Brisbane, Australia-based International Aerospace Law & Policy Group and Chicago-based law firm PMJ PLLC on Saturday filed a class action lawsuit against the Boeing Company on behalf of more than 400 pilots from a major international airline claiming compensatory damages from the grounding of the 737 Max fleet. The pilots fly for an airline that also employs a 737 Max pilot known only as Pilot X, who wishes to remain unidentified for fear of reprisal. Pilot X filed a lawsuit individually late last month, claiming present and future losses stemming from the “psychological impact” of the two crashes that ultimately led to the aircraft's grounding.
A statement from IALPG said the claimants haven’t yet tallied a figure for damages, but the law firm estimates losses in the millions of dollars. “Since pilot income and career certainty have been adversely affected by Boeing’s focus on profits over safety the lawsuit is being filed now, at the time of the 53rd International Paris Air Show, to send a message to Boeing that its desire for aircraft sales must never again impact on aviation safety,” said the statement.
“When regulators worldwide faced doubts about the safety of Boeing’s 737 Max design, they acted decisively to ground the aircraft,” noted IALPG principal and legal practice director Joseph Wheeler. “Boeing’s failures effectively grounded a legion of pilots too, pilots who were not aware that the equipment they had to fly was defective and dangerously designed. Many pilots worldwide have either been laid off, made to relocate bases, or at least suffered significant diminishment to flight opportunities and pay. We applaud the courage of Pilot X to hold Boeing responsible for the losses these pilots face.”
Pilot X has filed a separate administrative claim to the U.S. Federal Aviation Administration.
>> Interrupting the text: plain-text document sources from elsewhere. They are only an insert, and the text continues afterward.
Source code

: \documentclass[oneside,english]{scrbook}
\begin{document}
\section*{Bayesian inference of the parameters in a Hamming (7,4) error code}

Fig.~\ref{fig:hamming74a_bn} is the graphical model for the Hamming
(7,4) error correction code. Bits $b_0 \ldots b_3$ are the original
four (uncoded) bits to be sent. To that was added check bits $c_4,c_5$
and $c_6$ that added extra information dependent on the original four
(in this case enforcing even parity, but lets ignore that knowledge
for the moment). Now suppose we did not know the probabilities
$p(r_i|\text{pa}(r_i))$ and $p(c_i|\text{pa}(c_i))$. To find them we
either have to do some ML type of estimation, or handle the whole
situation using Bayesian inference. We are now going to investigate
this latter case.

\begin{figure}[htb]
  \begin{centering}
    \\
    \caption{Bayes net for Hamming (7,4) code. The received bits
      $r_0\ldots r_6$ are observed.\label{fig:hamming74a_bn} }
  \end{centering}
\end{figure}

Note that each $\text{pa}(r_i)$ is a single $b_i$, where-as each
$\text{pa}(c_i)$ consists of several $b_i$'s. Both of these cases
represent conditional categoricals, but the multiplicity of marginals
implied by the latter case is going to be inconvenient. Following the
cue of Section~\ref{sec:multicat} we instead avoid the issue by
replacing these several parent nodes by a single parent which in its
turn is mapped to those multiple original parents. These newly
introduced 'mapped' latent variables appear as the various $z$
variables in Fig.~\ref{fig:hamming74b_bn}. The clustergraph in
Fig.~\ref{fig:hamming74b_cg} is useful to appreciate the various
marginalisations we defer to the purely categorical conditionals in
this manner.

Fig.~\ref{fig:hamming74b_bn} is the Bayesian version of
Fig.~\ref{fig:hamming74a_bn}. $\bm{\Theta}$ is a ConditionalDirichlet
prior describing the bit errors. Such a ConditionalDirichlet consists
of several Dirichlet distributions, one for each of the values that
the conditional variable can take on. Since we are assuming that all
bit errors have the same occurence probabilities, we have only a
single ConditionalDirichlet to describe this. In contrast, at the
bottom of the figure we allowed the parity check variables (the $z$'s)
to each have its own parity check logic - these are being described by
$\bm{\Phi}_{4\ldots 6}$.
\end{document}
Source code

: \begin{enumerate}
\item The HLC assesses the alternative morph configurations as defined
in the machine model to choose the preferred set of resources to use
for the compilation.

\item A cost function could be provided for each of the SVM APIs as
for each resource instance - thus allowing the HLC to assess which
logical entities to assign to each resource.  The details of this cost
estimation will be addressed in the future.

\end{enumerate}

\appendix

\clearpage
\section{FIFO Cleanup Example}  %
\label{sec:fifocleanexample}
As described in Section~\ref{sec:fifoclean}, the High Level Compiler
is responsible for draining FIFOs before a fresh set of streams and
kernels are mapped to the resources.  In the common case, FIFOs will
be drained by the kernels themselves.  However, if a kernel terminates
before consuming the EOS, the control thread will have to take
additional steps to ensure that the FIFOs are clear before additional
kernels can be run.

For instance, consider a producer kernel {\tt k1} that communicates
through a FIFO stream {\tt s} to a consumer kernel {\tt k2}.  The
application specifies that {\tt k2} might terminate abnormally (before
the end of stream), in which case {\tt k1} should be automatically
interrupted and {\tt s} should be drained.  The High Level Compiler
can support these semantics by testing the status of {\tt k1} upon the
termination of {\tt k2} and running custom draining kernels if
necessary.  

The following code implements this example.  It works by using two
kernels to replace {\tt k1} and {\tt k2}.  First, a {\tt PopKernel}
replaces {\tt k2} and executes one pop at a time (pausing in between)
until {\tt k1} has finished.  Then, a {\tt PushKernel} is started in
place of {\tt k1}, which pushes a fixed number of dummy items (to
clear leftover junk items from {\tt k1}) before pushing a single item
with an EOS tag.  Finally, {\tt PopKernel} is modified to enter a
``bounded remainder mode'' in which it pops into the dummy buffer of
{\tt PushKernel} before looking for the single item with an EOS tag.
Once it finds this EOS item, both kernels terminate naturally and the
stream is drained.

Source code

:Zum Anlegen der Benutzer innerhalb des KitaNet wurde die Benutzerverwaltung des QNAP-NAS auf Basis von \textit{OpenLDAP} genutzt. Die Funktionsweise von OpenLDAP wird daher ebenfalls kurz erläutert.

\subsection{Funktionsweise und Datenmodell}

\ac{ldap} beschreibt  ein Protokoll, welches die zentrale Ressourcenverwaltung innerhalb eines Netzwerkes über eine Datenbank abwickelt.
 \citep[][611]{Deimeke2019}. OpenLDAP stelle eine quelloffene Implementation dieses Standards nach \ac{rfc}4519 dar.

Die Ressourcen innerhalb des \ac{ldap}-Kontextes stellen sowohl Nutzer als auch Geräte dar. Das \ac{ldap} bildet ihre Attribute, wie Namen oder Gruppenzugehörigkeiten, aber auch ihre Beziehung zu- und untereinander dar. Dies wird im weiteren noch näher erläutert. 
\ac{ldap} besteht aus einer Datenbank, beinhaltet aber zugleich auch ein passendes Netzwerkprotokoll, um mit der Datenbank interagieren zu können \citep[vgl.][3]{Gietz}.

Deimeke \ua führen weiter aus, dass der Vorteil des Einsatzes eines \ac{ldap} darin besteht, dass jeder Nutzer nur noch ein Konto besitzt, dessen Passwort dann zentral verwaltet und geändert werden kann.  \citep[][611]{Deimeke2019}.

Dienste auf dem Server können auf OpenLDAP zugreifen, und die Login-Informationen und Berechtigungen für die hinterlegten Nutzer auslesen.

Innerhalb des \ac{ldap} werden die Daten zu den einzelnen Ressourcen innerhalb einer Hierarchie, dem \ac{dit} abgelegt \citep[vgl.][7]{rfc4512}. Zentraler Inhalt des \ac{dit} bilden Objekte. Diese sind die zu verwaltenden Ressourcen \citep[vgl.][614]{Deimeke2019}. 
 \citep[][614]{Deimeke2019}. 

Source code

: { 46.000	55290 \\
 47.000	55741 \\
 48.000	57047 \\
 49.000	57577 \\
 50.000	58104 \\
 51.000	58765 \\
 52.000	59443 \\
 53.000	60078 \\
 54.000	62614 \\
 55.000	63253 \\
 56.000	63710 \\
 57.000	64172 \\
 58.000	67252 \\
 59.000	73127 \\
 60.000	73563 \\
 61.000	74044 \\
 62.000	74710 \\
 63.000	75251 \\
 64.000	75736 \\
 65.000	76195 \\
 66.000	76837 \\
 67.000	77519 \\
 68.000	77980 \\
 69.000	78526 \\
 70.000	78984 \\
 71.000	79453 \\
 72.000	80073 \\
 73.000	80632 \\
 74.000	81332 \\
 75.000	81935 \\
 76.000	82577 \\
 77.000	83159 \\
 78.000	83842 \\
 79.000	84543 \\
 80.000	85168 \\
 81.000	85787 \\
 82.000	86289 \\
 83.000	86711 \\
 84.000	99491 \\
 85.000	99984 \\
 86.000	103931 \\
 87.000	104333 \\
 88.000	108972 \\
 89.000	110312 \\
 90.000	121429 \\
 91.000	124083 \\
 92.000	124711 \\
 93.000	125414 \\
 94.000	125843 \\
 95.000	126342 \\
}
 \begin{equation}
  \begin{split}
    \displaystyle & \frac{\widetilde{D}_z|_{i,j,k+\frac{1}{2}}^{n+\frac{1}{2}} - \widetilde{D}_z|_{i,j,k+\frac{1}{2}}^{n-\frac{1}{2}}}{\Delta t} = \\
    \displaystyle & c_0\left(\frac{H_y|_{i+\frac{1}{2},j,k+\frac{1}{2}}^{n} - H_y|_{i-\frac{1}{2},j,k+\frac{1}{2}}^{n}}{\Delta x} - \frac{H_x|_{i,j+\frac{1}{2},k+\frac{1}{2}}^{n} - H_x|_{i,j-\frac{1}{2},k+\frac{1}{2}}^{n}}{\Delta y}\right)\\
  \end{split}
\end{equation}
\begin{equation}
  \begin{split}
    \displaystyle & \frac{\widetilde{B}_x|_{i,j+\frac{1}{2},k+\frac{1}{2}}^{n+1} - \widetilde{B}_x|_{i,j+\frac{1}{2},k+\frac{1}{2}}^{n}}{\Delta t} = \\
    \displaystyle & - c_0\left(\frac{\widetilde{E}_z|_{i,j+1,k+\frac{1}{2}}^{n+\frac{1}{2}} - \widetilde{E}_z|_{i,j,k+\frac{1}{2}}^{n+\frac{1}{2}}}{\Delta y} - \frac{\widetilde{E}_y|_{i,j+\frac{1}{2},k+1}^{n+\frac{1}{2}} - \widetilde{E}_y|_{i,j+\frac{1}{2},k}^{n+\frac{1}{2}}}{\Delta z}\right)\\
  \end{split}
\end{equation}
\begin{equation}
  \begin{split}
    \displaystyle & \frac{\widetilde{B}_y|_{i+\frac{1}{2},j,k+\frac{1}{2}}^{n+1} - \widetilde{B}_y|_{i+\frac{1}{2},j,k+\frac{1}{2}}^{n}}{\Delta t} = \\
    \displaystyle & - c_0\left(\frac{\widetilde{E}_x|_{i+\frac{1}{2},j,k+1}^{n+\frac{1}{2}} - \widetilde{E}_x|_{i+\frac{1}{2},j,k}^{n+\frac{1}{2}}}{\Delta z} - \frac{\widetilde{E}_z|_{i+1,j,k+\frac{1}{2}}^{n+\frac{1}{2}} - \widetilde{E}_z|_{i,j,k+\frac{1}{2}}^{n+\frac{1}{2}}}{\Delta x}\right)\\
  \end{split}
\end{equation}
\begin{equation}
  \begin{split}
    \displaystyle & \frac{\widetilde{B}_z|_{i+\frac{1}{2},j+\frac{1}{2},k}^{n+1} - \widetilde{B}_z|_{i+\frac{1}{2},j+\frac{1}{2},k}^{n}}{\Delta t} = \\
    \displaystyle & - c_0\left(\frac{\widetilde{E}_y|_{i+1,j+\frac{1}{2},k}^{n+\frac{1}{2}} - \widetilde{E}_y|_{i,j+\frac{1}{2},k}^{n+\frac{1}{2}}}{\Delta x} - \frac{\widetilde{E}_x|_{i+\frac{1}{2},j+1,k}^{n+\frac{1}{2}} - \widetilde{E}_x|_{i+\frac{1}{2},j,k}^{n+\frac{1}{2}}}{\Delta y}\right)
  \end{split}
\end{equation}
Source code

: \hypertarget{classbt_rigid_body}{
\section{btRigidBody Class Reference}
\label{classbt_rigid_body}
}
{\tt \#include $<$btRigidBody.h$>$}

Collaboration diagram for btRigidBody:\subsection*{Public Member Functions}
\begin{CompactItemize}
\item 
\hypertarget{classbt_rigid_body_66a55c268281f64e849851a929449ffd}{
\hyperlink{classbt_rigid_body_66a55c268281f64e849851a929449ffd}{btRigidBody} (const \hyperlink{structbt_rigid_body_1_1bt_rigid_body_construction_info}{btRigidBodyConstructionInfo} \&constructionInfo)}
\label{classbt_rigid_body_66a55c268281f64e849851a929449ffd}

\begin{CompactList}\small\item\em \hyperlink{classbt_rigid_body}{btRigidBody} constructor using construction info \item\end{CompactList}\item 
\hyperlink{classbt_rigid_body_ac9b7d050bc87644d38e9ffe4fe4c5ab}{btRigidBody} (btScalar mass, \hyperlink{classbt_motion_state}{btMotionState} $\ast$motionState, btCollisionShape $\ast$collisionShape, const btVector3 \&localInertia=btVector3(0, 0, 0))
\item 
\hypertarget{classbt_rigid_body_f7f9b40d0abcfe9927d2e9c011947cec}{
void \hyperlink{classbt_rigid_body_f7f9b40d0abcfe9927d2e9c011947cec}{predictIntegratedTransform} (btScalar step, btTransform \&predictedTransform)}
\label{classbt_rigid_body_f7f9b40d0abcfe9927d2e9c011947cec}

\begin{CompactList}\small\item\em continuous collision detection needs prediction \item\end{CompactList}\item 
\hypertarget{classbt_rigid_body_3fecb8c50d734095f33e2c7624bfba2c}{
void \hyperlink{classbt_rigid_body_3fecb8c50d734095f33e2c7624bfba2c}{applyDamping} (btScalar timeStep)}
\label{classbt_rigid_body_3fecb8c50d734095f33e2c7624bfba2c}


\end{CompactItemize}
According to PMJ managing partner Patrick Jones, Pilot X plans to file a lawsuit against the U.S. government for negligence on the part of the FAA if his counsel deems the FAA’s response inadequate. “The allegations reflect the widely held view that Boeing put its corporate profits ahead of aviation safety as well as the safety of those in the aviation world who put their trust in Boeing most: pilots and their passengers,” said Jones. “Pilots trusted Boeing to sell a safe aircraft that they could manage in any emergency scenario, but that trust was clearly abused.”